L'incroyable bibliothèque de Salt Lake City
L’incroyable bibliothèque de Salt Lake City

Des fenêtres sur les entrailles de la Terre. L’endroit le plus magique des États-Unis

Notre première vue sur Yellowstone était à West Thumb
Notre première vue sur Yellowstone était à West Thumb

On pensait que plus rien ne pouvait nous émerveiller, et Lukáš cherchait déjà à raccourcir notre itinéraire. Quand je lui disais qu’il fallait passer au moins quatre jours à Yellowstone, il me regardait avec une certaine méfiance. Dix minutes après l’arrivée, en contemplant ces lacs fumants aux mille nuances de couleurs, il avait complètement changé d’avis. De vraies fenêtres sur les entrailles de la Terre.

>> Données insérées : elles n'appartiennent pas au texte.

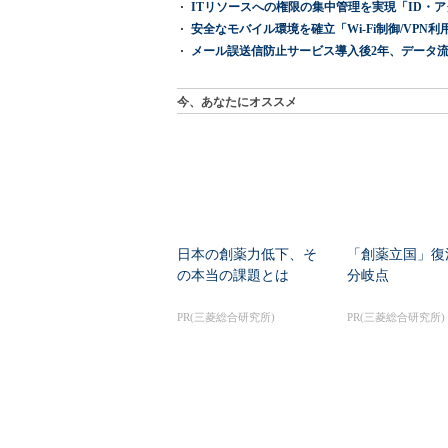
ITリソースへの権限の集中管理を実現「ID・アクセス管理 『I
安全なモバイル環境を確立「Wi-Fi制御/VPN利用の強制
メール誤送信防止サービス導入後2年、データ流
今、あなたにオススメ
日本の創薬力低下、そ
「創薬立国」復
の本当の課題とは
分岐点
PR(三菱総合研究所)
PR(三菱総合研究所)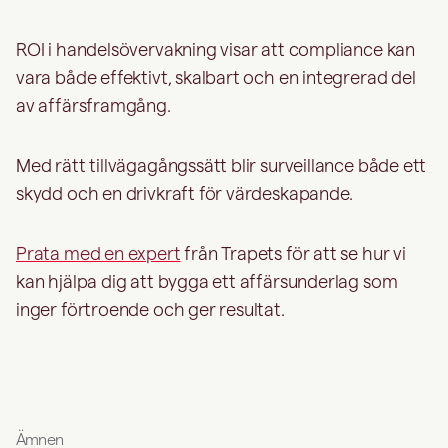
ROI i handelsövervakning visar att compliance kan
vara både effektivt, skalbart och en integrerad del
av affärsframgång.
Med rätt tillvägagångssätt blir surveillance både ett
skydd och en drivkraft för värdeskapande.
Prata med en expert
från Trapets för att se hur vi
kan hjälpa dig att bygga ett affärsunderlag som
inger förtroende och ger resultat.
Ämnen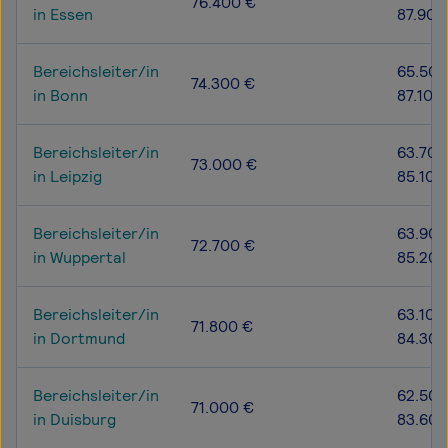
76.400 €
in Essen
87.900
Bereichsleiter/in
65.500
74.300 €
in Bonn
87.100
Bereichsleiter/in
63.700
73.000 €
in Leipzig
85.100
Bereichsleiter/in
63.900
72.700 €
in Wuppertal
85.200
Bereichsleiter/in
63.100
71.800 €
in Dortmund
84.300
Bereichsleiter/in
62.500
71.000 €
in Duisburg
83.600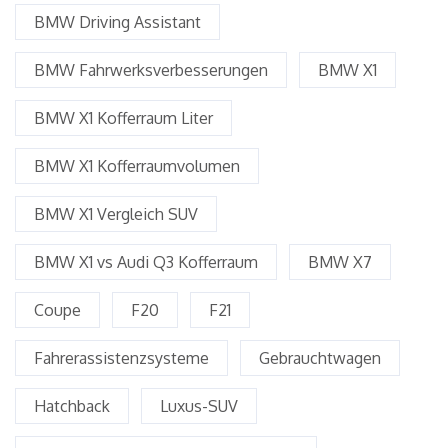
BMW Driving Assistant
BMW Fahrwerksverbesserungen
BMW X1
BMW X1 Kofferraum Liter
BMW X1 Kofferraumvolumen
BMW X1 Vergleich SUV
BMW X1 vs Audi Q3 Kofferraum
BMW X7
Coupe
F20
F21
Fahrerassistenzsysteme
Gebrauchtwagen
Hatchback
Luxus-SUV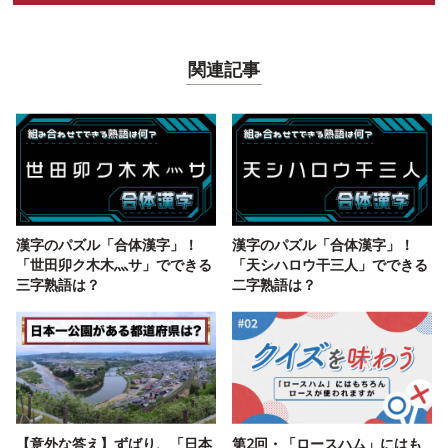
関連記事
漢字のパズル「合体漢字」！
漢字のパズル「合体漢字」！
「世田卯ク木木灬サ」でできる
「天シハロウ干三人」でできる
三字熟語は？
二字熟語は？
【意外な答え】ずばり、「日本
第2回・「ロースハム」にはも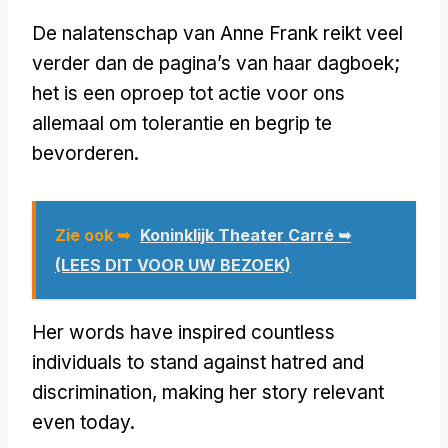
De nalatenschap van Anne Frank reikt veel
verder dan de pagina’s van haar dagboek;
het is een oproep tot actie voor ons
allemaal om tolerantie en begrip te
bevorderen.
Zie ook ➥
Koninklijk Theater Carré ➥
(LEES DIT VOOR UW BEZOEK)
Her words have inspired countless
individuals to stand against hatred and
discrimination
,
making her story relevant
even today
.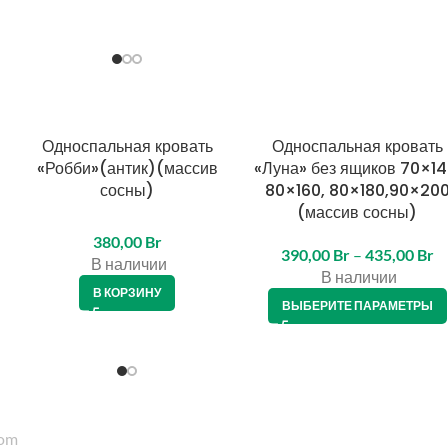
Односпальная кровать
Односпальная кровать
«Робби»(антик)(массив
«Луна» без ящиков 70×14
сосны)
80×160, 80×180,90×20
(массив сосны)
380,00
Br
390,00
Br
–
435,00
Br
В наличии
В наличии
В КОРЗИНУ
ВЫБЕРИТЕ ПАРАМЕТРЫ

On a passé 5 jours fantastiques ici — la meilleure façon de terminer notre voyage
On a passé 5 jours fantastiques ici — la meilleure façon de terminer notre voyage

Yellowstone n’est pas un parc pour les longues randonnées : on se retrouve à longer des promenades en bois au-dessus de lacs turquoise à 90 °C, à attendre qu’un nouveau geyser vous surprenne. Mais là, même les foules de touristes deviennent secondaires — quand les geysers entrent en scène, peu importe si mille autres spectateurs vous entourent.

Castle Geyser. Les geysers ne lassent jamais
Castle Geyser. Les geysers ne lassent jamais

On savait que Yellowstone était le point d’orgue de notre voyage. La fin idéale. Et pourtant, une dernière étape obligatoire nous attendait encore : les parcs qui longent la frontière entre les États-Unis et le Canada. Mais le Glacier National Park et Waterton étaient noyés dans une fumée épaisse due aux incendies de forêt qui nous avaient accompagnés sur les mille derniers kilomètres depuis Yellowstone.

Le glacier Grinnell n'existera plus dans 20 ans
Le glacier Grinnell n’existera plus dans 20 ans

La vie est plus belle à Banff

On n’a pas tout à fait renoncé au Glacier National Park — on a au moins grimpé jusqu’au glacier Grinnell, ce glacier qui n’existera plus dans vingt ans. Puis, les yeux humides, on a repris la route vers Calgary retrouver nos amis. Notre voyage touchait à sa fin.

Il y a une bonne raison pour laquelle le lac Moraine est l'une des principales attractions du parc national de Banff
Il y a une bonne raison pour laquelle le lac Moraine est l’une des principales attractions du parc national de Banff
 

« Mais quand même, c’est à Banff que j’ai préféré. » a dit Lukáš alors qu’on rentrait à Calgary après 2 mois et demi de vie et de voyage en voiture. On avait parcouru 20 000 kilomètres, marché 800 kilomètres, pour s’assurer qu’il n’existe pas de plus bel endroit en Amérique du Nord que Banff.

Notre aventure avec Chiquita est terminée, mais nous continuons à voyager.
Notre aventure avec Chiquita est terminée, mais nous continuons à voyager.